Stored data entries:
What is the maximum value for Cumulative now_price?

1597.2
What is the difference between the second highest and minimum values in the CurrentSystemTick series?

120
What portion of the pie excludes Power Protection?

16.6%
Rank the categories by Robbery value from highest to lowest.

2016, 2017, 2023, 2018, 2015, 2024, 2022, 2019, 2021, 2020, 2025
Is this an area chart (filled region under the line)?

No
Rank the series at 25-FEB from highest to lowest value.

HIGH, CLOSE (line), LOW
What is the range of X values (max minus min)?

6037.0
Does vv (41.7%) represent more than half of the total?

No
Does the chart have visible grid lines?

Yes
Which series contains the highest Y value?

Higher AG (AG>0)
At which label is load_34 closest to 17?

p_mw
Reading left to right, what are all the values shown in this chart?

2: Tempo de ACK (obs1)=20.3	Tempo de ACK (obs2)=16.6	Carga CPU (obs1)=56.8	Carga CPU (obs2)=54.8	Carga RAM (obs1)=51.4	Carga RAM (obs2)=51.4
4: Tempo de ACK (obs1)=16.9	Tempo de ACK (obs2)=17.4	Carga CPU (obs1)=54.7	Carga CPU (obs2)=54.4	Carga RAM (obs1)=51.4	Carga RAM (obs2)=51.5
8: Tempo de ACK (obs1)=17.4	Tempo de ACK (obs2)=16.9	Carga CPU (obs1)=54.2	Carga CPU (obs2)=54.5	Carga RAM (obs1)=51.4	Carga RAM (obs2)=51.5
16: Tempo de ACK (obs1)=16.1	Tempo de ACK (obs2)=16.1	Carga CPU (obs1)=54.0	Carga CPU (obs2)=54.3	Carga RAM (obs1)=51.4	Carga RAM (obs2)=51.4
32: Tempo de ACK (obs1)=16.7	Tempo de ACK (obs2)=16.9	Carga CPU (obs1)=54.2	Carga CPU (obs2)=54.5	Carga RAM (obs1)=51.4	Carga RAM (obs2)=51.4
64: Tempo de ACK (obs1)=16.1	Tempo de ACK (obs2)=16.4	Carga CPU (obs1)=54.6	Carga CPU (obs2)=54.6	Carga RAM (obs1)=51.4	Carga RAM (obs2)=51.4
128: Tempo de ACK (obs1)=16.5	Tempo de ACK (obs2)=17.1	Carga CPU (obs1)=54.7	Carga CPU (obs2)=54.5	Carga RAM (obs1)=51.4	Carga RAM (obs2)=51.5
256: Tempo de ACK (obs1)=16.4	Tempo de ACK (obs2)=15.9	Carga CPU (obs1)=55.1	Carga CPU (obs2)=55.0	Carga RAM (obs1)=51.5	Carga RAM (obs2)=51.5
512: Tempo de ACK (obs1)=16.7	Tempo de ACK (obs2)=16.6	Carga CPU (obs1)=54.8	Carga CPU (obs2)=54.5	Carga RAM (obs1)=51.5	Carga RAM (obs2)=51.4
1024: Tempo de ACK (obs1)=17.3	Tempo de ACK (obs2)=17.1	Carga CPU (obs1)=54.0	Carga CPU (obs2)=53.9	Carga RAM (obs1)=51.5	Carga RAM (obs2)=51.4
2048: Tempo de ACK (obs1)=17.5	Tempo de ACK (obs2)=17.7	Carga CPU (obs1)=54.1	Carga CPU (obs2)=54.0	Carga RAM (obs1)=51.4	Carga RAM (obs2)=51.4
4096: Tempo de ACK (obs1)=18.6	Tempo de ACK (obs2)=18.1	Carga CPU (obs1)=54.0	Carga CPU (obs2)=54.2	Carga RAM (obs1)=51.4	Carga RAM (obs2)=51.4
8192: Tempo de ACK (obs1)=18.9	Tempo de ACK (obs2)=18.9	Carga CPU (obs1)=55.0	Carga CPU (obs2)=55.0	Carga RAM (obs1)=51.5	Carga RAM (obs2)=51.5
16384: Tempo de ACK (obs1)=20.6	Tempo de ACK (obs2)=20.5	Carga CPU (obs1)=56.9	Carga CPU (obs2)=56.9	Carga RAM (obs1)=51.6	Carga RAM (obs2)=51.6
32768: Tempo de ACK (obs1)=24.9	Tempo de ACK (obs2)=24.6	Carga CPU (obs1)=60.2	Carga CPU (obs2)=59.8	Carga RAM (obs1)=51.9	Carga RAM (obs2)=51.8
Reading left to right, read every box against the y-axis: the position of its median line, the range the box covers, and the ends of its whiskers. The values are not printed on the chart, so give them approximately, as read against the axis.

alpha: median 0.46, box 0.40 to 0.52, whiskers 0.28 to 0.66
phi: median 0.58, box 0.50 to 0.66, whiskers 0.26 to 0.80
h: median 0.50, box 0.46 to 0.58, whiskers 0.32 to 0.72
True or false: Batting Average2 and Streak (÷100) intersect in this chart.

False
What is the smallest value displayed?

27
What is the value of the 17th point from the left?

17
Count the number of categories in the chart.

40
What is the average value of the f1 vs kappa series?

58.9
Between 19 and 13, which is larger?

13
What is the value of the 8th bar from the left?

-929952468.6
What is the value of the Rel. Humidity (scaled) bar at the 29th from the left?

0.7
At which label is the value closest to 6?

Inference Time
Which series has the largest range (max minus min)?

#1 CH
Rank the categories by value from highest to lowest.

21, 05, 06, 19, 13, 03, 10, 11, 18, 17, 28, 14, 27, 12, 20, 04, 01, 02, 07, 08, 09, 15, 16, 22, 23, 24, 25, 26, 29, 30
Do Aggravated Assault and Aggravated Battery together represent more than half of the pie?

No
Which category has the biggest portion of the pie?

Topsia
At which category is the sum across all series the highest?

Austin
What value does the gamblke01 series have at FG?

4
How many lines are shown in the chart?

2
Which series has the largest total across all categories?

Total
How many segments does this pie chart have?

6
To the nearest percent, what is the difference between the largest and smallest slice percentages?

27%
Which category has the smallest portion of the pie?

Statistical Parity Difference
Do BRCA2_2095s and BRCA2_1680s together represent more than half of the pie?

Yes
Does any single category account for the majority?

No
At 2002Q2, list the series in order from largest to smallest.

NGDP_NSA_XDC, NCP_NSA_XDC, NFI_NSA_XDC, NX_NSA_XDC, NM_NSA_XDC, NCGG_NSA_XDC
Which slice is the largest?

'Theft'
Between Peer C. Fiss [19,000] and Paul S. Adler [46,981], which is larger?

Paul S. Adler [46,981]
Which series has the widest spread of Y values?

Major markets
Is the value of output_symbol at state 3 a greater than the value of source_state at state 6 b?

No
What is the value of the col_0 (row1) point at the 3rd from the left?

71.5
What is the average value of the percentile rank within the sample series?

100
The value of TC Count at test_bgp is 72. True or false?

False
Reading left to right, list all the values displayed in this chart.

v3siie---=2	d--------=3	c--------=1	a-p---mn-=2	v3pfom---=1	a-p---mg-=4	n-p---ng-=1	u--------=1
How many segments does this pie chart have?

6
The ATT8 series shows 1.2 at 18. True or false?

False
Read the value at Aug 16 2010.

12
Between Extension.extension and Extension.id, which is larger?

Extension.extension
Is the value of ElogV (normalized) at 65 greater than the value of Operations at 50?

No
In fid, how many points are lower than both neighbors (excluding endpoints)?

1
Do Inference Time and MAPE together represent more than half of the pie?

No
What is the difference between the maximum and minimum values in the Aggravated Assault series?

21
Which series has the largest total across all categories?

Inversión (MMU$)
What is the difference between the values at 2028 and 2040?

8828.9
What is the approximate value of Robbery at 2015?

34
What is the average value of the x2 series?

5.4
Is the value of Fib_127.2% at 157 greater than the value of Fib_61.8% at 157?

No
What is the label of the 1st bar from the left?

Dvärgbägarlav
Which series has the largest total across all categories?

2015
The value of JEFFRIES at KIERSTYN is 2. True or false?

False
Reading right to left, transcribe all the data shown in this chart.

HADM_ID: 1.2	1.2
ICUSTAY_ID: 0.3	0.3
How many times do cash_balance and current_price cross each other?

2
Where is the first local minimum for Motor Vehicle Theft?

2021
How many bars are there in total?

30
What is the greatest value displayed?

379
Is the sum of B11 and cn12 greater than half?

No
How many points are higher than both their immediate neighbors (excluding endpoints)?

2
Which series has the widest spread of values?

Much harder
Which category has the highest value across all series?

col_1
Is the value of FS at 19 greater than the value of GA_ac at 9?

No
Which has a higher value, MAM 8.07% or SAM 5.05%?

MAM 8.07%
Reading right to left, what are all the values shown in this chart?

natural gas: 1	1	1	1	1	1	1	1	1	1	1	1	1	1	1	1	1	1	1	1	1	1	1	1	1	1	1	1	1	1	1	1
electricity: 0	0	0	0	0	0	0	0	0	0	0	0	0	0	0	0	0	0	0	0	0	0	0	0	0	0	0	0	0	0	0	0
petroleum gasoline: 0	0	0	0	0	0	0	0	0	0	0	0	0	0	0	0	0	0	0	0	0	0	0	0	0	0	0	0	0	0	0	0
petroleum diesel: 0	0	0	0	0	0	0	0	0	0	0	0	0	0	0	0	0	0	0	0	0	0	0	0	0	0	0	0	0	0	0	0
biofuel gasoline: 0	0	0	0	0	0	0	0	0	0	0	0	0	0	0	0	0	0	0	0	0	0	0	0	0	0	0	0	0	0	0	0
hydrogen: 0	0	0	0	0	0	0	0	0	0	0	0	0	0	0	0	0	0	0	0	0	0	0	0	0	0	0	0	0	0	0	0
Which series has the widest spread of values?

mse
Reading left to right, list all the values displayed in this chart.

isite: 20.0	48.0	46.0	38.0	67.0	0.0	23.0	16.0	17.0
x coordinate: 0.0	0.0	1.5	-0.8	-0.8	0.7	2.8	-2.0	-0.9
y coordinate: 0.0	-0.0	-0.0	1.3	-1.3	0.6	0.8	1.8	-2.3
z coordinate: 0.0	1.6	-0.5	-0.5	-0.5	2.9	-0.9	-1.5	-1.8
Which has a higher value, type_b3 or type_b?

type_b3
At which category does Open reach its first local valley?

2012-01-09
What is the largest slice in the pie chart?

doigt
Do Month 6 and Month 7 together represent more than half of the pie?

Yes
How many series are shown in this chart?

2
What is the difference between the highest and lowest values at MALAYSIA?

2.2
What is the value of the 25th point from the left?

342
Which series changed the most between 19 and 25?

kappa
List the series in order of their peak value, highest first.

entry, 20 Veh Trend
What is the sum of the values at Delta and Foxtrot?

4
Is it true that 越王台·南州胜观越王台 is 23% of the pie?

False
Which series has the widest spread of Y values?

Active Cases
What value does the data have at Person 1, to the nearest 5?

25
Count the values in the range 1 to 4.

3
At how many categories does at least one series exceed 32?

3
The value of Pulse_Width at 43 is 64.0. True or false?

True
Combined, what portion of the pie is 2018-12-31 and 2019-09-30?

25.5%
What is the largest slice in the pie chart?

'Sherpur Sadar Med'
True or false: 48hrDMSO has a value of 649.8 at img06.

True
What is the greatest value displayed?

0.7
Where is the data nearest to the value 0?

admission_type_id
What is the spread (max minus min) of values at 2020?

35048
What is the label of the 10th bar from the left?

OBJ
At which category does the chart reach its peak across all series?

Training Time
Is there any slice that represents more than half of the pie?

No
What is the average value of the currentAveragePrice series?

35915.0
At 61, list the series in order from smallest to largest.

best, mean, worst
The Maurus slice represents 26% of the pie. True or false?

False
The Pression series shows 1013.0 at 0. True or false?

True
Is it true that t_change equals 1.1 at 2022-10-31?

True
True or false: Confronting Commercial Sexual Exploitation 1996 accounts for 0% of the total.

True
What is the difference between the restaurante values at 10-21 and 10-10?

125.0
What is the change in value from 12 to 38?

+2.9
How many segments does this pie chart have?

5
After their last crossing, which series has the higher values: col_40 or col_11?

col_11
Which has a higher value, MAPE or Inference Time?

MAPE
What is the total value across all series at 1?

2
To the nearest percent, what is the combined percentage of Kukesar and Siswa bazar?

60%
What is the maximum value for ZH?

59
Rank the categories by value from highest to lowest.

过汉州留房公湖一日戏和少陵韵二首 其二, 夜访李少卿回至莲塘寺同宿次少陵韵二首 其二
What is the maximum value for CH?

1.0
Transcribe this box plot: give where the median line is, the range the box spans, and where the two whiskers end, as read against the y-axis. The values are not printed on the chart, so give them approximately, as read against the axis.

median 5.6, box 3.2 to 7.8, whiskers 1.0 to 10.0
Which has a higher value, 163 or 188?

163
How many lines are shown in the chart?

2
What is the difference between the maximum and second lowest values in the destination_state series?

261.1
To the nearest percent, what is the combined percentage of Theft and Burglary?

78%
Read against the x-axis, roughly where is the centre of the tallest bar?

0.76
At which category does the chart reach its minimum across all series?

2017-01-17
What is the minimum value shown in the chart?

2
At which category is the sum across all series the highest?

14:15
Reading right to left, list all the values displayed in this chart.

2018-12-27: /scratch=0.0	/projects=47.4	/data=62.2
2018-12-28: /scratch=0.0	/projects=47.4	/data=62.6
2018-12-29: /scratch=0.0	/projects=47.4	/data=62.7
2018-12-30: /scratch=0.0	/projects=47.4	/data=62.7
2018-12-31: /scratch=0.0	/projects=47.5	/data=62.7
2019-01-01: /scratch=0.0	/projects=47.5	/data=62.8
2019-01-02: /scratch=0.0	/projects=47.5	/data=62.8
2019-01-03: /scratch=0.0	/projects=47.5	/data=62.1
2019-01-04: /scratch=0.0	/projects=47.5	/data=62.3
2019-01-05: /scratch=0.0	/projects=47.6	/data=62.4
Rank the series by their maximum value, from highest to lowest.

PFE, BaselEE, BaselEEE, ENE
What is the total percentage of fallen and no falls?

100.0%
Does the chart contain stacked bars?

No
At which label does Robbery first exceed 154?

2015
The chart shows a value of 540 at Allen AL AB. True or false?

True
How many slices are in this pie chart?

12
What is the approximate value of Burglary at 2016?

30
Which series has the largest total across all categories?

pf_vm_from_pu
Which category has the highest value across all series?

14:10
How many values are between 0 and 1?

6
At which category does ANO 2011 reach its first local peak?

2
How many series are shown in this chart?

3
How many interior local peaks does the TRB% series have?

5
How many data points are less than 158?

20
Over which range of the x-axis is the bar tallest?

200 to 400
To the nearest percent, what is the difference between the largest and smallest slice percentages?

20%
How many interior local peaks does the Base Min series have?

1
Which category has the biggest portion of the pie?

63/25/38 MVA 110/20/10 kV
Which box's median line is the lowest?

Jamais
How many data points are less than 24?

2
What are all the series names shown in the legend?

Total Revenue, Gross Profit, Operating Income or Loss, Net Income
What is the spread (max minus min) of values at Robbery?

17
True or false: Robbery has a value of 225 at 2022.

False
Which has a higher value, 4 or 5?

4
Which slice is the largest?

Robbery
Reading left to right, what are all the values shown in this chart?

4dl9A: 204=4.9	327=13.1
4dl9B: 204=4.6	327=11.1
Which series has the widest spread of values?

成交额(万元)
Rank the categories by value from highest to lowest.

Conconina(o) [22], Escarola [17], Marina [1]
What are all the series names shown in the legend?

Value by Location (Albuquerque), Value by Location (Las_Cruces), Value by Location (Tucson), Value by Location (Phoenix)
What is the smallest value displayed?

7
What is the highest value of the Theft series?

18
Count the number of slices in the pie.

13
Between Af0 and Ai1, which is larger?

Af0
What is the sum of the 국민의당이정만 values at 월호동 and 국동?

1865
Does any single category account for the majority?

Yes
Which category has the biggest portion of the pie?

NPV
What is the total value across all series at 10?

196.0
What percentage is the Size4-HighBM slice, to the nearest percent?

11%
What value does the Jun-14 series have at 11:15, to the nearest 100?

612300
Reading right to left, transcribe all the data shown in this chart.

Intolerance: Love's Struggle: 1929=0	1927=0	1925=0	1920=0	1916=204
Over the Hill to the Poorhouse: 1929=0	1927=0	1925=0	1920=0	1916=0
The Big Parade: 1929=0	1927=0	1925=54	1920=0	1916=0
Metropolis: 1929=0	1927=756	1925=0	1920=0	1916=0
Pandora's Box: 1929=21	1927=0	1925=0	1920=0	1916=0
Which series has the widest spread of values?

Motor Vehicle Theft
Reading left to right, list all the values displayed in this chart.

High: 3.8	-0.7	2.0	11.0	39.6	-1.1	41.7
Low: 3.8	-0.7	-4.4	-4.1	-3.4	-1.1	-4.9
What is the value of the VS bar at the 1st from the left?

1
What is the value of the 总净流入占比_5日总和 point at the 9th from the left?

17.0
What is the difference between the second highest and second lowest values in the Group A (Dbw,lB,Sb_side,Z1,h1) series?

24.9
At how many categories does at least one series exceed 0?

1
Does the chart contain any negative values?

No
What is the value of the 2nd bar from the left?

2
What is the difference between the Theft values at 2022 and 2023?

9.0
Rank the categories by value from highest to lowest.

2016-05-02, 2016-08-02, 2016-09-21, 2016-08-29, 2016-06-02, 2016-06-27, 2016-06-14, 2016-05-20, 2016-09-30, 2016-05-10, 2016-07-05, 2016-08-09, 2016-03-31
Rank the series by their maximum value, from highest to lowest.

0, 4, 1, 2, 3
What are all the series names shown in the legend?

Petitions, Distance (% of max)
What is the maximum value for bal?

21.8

| Task details |
Quote the lines from the one containing "NX_NSA_XDC, NM_NSA_XDC, NCGG_NSA_XDC" through the one containing "In fid, how", inclusive.

| Exercise solution |
NGDP_NSA_XDC, NCP_NSA_XDC, NFI_NSA_XDC, NX_NSA_XDC, NM_NSA_XDC, NCGG_NSA_XDC
Which slice is the largest?

'Theft'
Between Peer C. Fiss [19,000] and Paul S. Adler [46,981], which is larger?

Paul S. Adler [46,981]
Which series has the widest spread of Y values?

Major markets
Is the value of output_symbol at state 3 a greater than the value of source_state at state 6 b?

No
What is the value of the col_0 (row1) point at the 3rd from the left?

71.5
What is the average value of the percentile rank within the sample series?

100
The value of TC Count at test_bgp is 72. True or false?

False
Reading left to right, list all the values displayed in this chart.

v3siie---=2	d--------=3	c--------=1	a-p---mn-=2	v3pfom---=1	a-p---mg-=4	n-p---ng-=1	u--------=1
How many segments does this pie chart have?

6
The ATT8 series shows 1.2 at 18. True or false?

False
Read the value at Aug 16 2010.

12
Between Extension.extension and Extension.id, which is larger?

Extension.extension
Is the value of ElogV (normalized) at 65 greater than the value of Operations at 50?

No
In fid, how many points are lower than both neighbors (excluding endpoints)?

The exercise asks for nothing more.